Peter Marshall's Blog

Castro and Cuba

By Peter Marshall

photographed by Alberto Korda in 1961

The ‘Jefe Maximo’ (Supreme Leader) Fidel Castro is dead. He may have become been a towering figure in the 20th century but for many he was a highly controversial and divisive one. His brother Raúl, aged 85 and head of the military forces, continues as president of Cuba. The ‘Communist’ regime totters but for the moment lives on.

The Cuban Revolution in 1959, against the corrupt dictatorship of Batista which had turned Cuba into a playground for rich Americans and was run largely by the Mafia, was a genuine revolution. It eventually nationalised American-owned industries, provided food for all, brought about greater social and racial equality, and delivered free medicine and education. But they were at a cost.

Castro, with Che Guevara, at his side, at first promised free elections but soon the regime declared itself as Marxist-Leninist and was ruled by the Communist Party with Castro at its helm. It became forever closer to the Soviet Union with which it exchanged sugar and tobacco (its principal products) for oil and weapons. Increasingly, it became a thorn inside the US government, a troublesome boy in its backyard.

Although anarchists and libertarian socialists at first supported the revolution which seemed popular and from below,  they were early on imprisoned or forced into exile. The explosion of experimental art and film soon felt the dead hand of censorship.  Castro and the regime allowed no dissent, and outlawed any person who was not seen as a straight revolutionary like themselves, particularly lesbians and homosexuals.
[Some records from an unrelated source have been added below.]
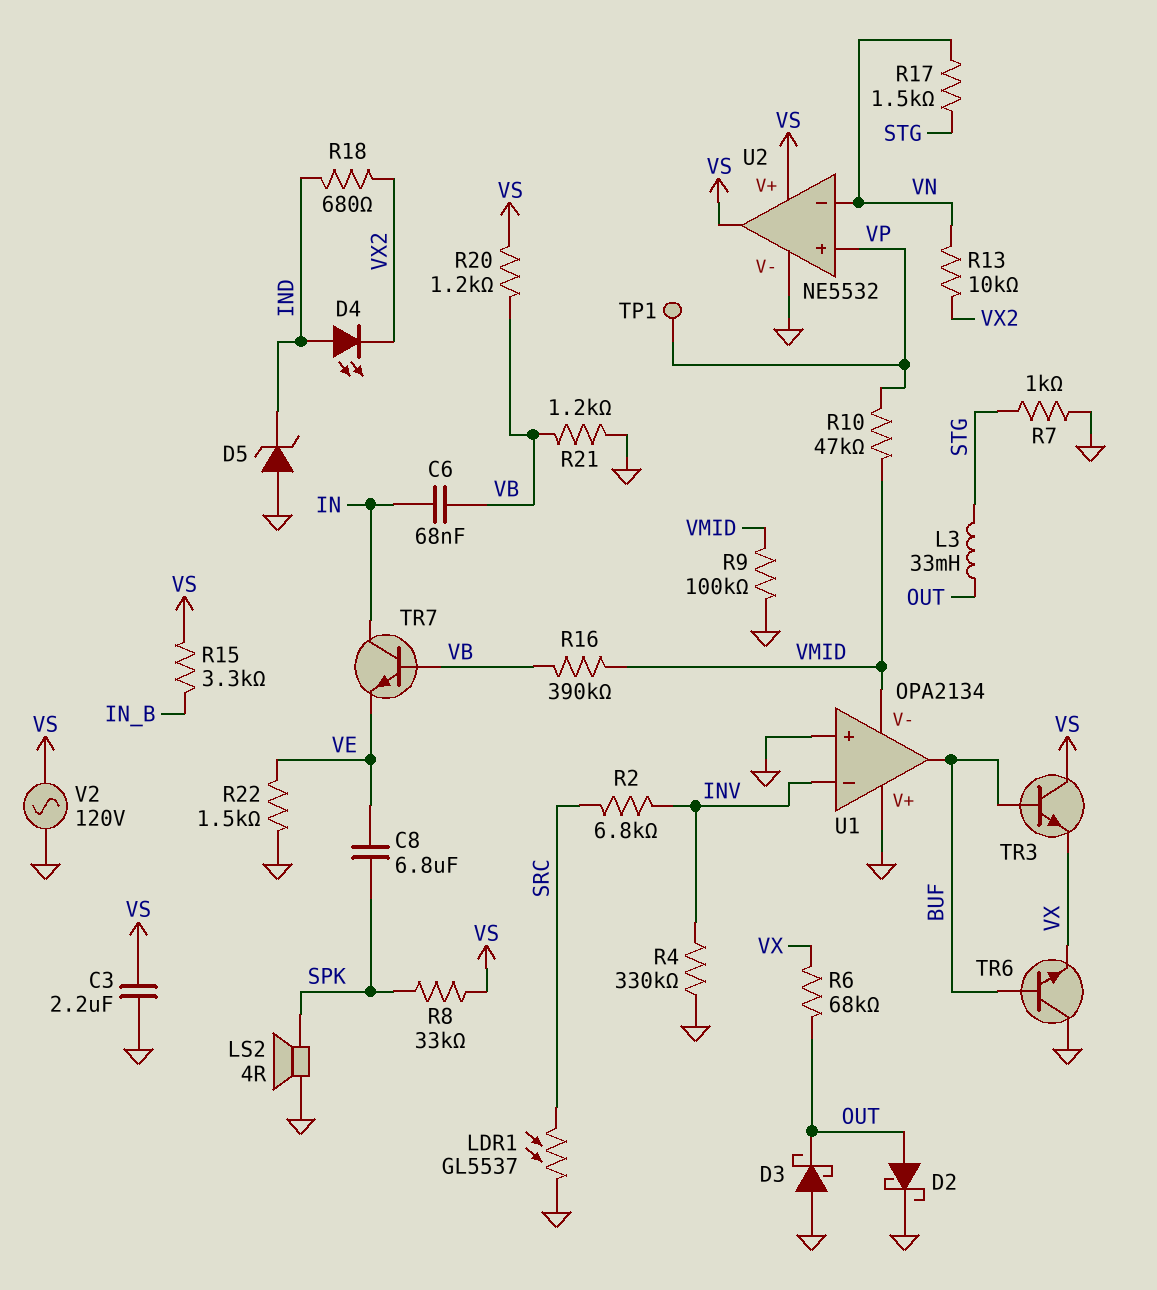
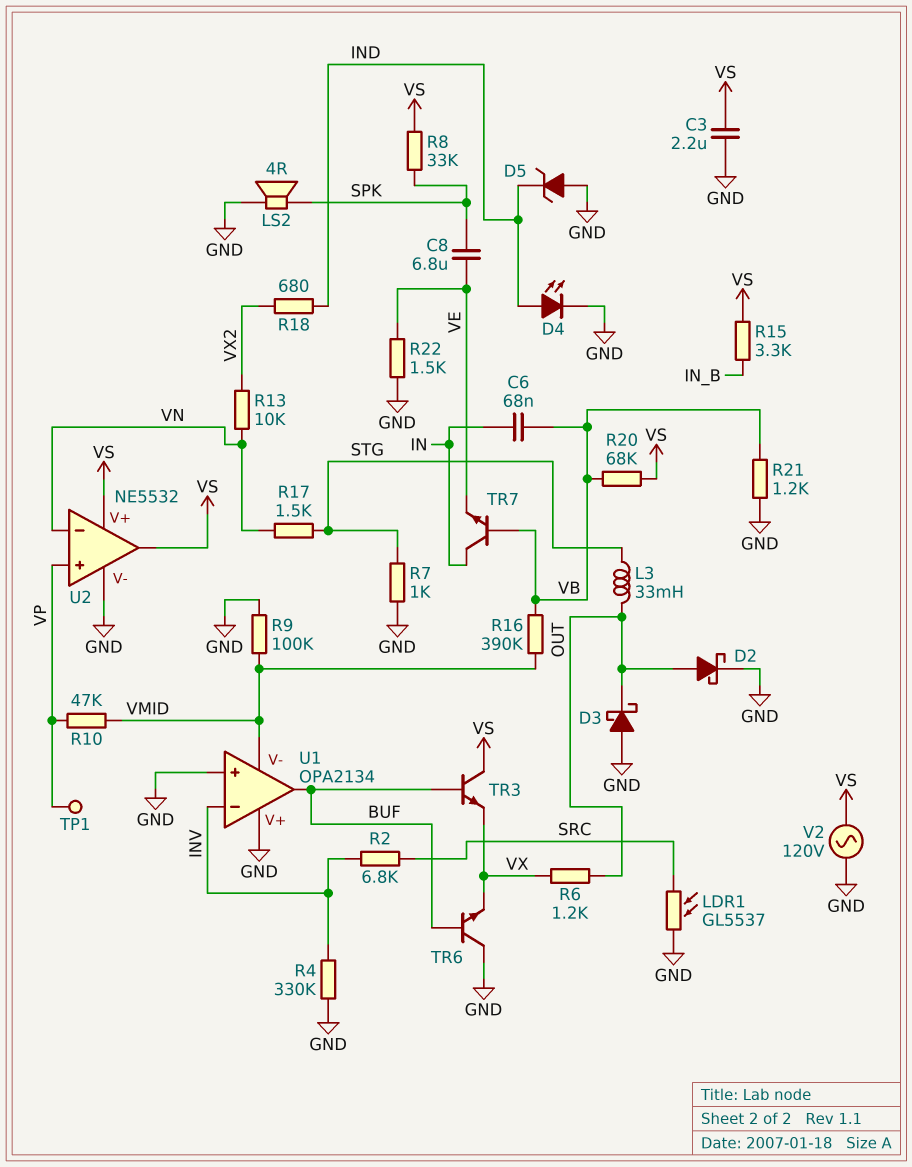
D4: LED (A IND, K VX2) -> LED (A IND, K GND)
R6: 68k (OUT, VX) -> 1.2k (OUT, VX)
R20: 1.2k (VB, VS) -> 68k (VB, VS)

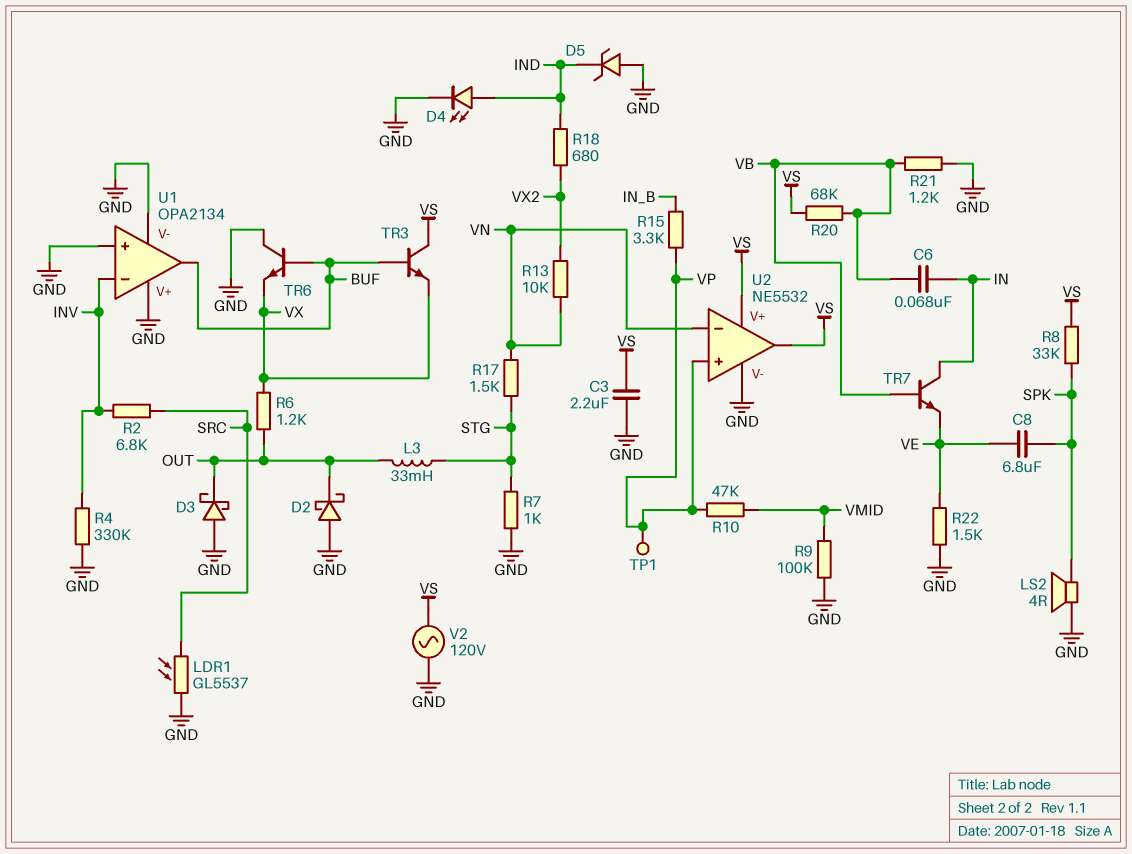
D2: schottky (A OUT, K GND) -> schottky (A GND, K OUT)
R15: 3.3k (IN_B, VS) -> 3.3k (IN_B, VP)
R16: 390k (VB, VMID) -> none
U1 pin V-: VMID -> GND

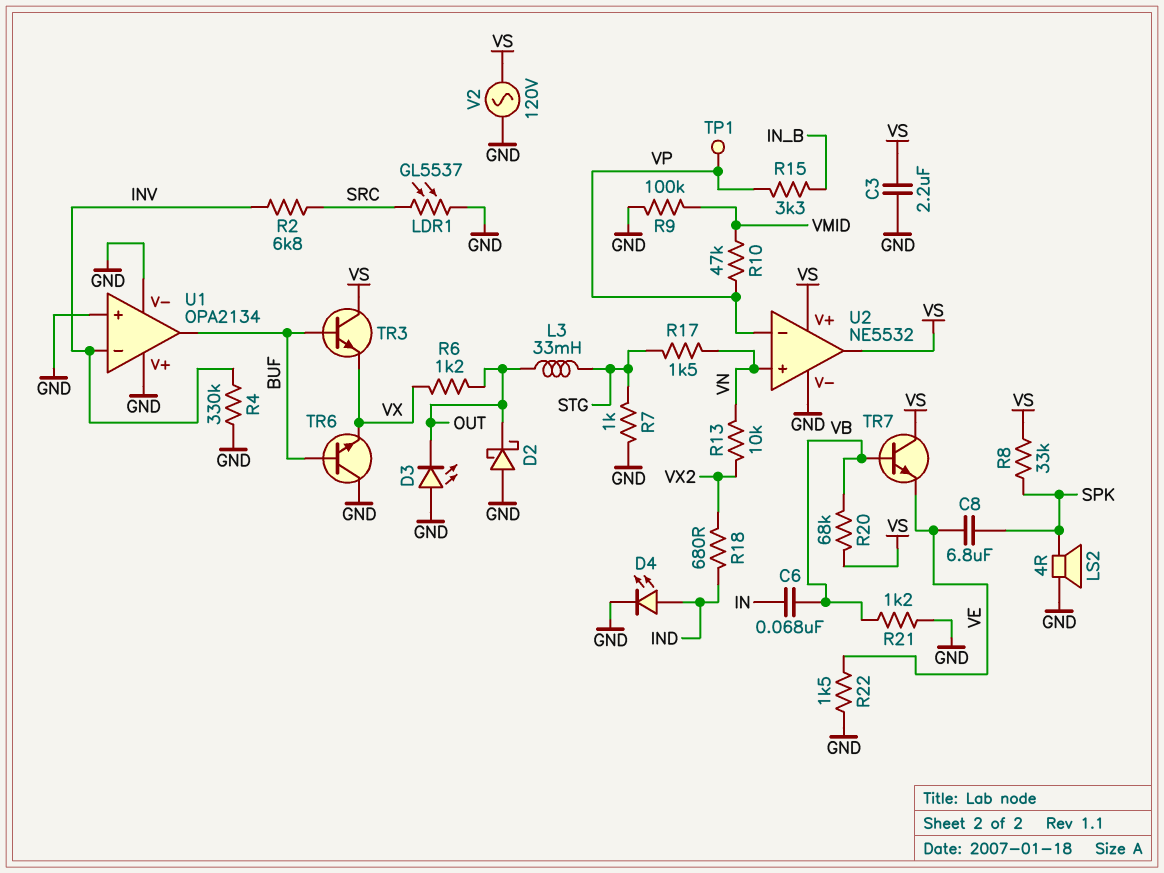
D3: schottky (A GND, K OUT) -> LED (A GND, K OUT)
D5: zener (A GND, K IND) -> none
TR7: NPN (B VB, C IN, E VE) -> NPN (B VB, C VS, E VE)
U2 pin in+: VP -> VN
U2 pin in-: VN -> VP

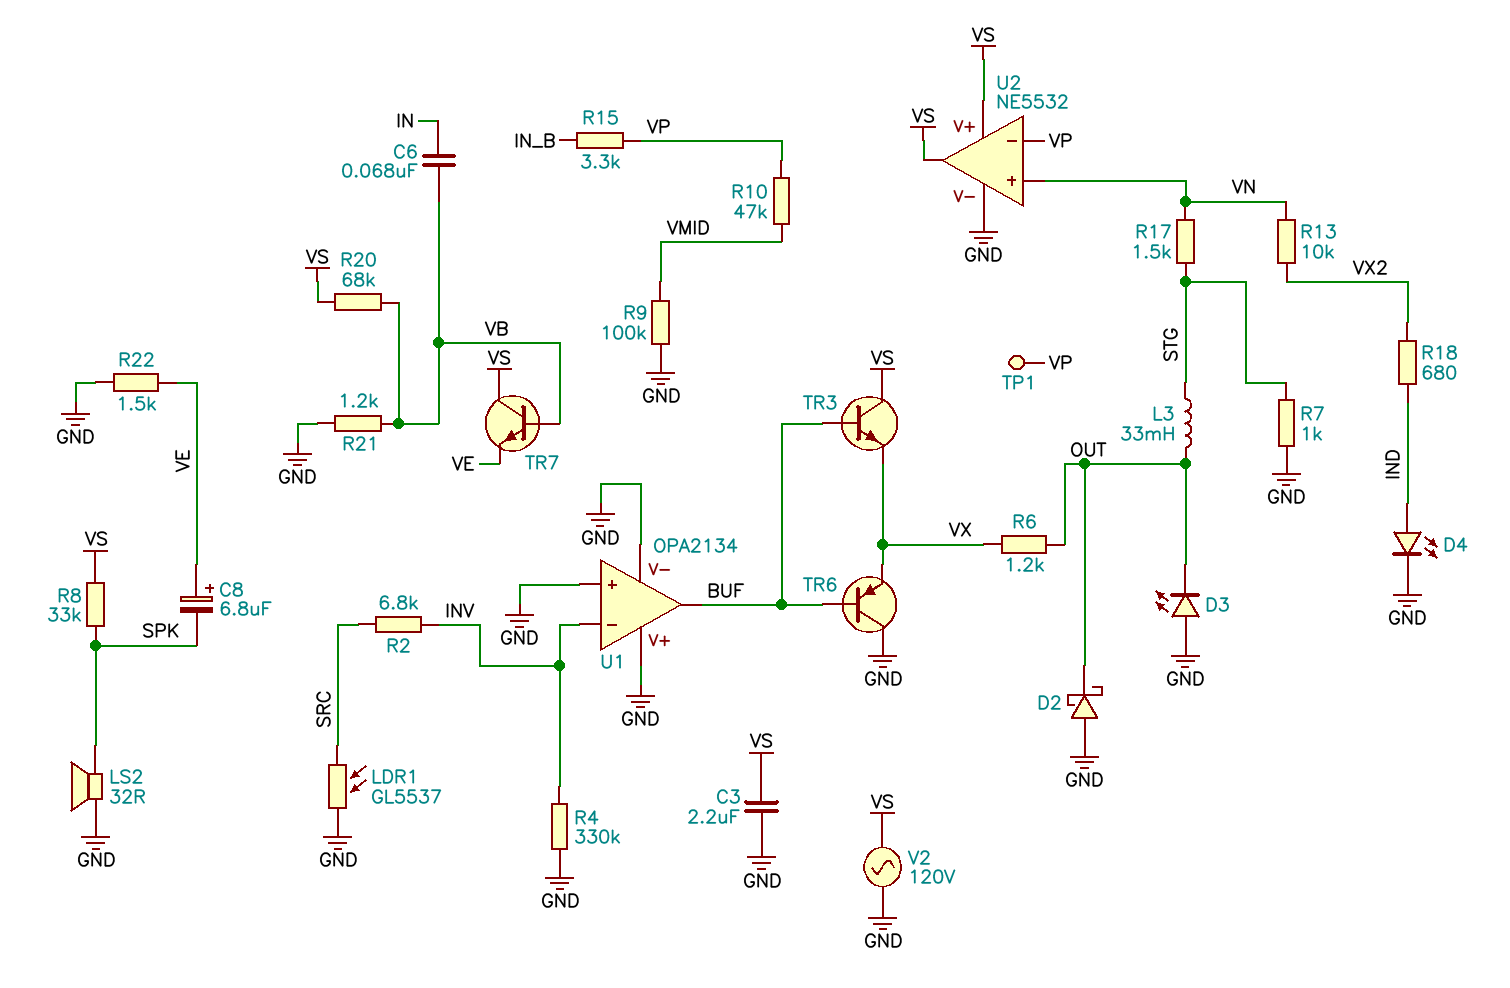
C8: 6.8uF (SPK, VE) -> 6.8uF (plus VE, minus SPK)
LS2: speaker 4R (GND, SPK) -> speaker 32R (GND, SPK)
TR6: NPN (B BUF, C GND, E VX) -> PNP (B BUF, C GND, E VX)

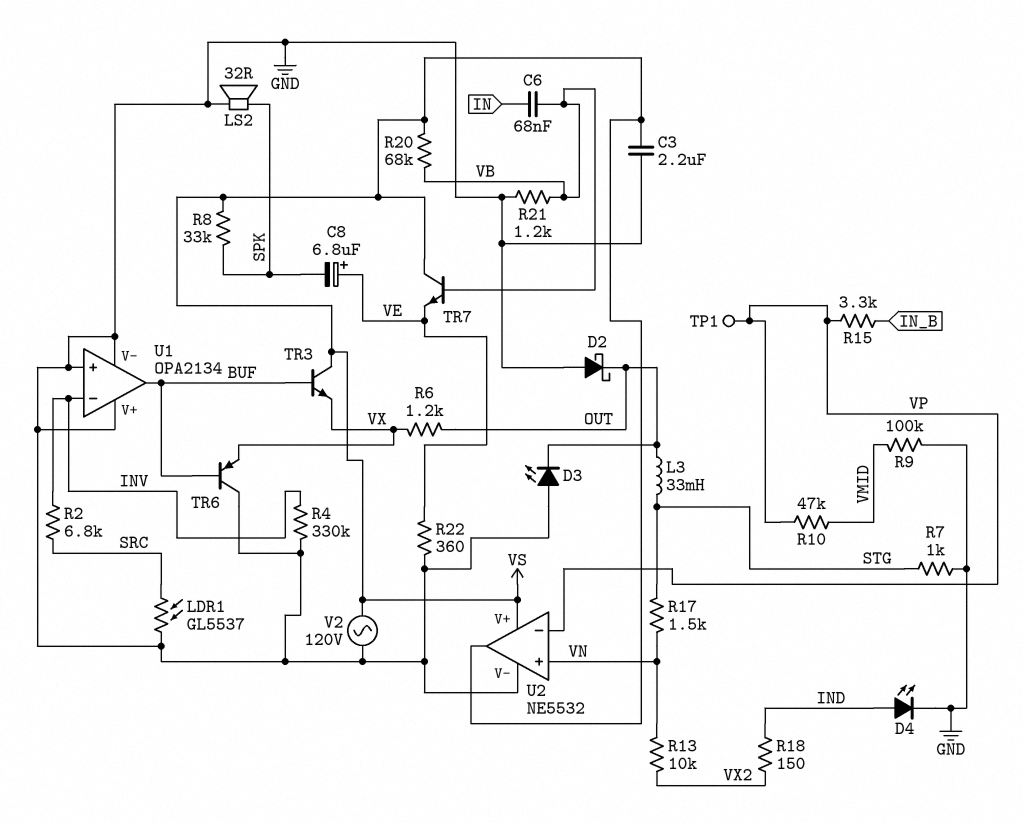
R18: 680 (IND, VX2) -> 150 (IND, VX2)
R22: 1.5k (GND, VE) -> 360 (GND, VE)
 At the same time, Cuban forces repulsed the US-backed invasion of Cuban exiles at the Bay of Pigs. Castro survived many CIA attempts on his life, including, famously, an exploding cigar. In the 1962 the Cuban Missile Crisis, when Castro allowed Soviet weapons on its soil, brought the world to the brink of nuclear war.  J.F. Kennedy was ready to use nuclear weapons if the missiles were not withdrawn, and Castro admitted later that he was prepared to see Cuba destroyed and a good part of the human species obliterated if the Americans invaded the island.  Khrushchev, however, blinked first and the nuclear missiles were withdrawn.

The Cuban regime became a great exporter of revolution, particularly to Africa and South America. Its involvement in Angola certainly speeded up the demise of the South African apartheid regime. As is well known, Che Guevara, an icon of his age, died in the jungles of Bolivia, forever a guerrilla of international socialism. He may have promised to turn work into ‘meaningful play’, create the ‘New Man’(sic)  and wished to motivate people by moral rather than material incentives, but this has not come to pass in Cuba nor elsewhere.

In more recent times, Mandela of South Africa, Hugo Chávez, former president of Venezuela, and Evo Morales, president of Bolivia, have among others admired Castro and his regime. But despite the tinkering of President Obama, the American economic blockade remains in place and Guantánamo Bay is still open. Trump has called Castro a ‘brutal dictator’. The slight thaw in relations between America and Cuba is unlikely to continue for the time being.

I have written two books about Cuba, one called Into Cuba, with the photographer Barry Lewis, and the other entitled Cuba Libre: Breaking the Chains? They were based on several visits to the country in the eighties. The former book went through two editions and was translated into three languages, and published in the US by Alfred Van Der Marck. The latter went through three editions and was published in the US by Faber and in Spanish by the Mexican publisher Diana. I was interested at the time in so-called independent examples of socialism. It was even arranged for me to meet Castro but instead I had to content myself with the Minister of Culture who had fought with him in the hills.

The question – ‘Breaking the Chains?’  –  is crucial. In both books I tried to show that the Cuban Revolution is very recent and, for many centuries, Cuban society and culture evolved independently in a wonderful mix of what has been called the African drum and the Spanish guitar.  The revolution itself has undoubtedly brought many gains, notably in greater solidarity with other countries and at home, in social and racial equality and in free education and medicine (with literacy rates and life expectancy comparable to those of Europe).

 At the same time, it has been at a terrible cost, with dire curbs on personal autonomy and the freedom of thought, expression and assembly.

I do not want to go back to the island, despite my appreciation of the Cuban people and their deep-rooted culture, as long as the Castro regime and family are in power. The country remains a one-party, top-down State ruled from the centre by obscure and dogmatic bureaucrats with their fingers in all aspects of everyday life.

The great tragedy of the Cuban Revolution is that the original libertarian and democratic ideals have not been realized.  Perhaps they will be one day. One can always hope.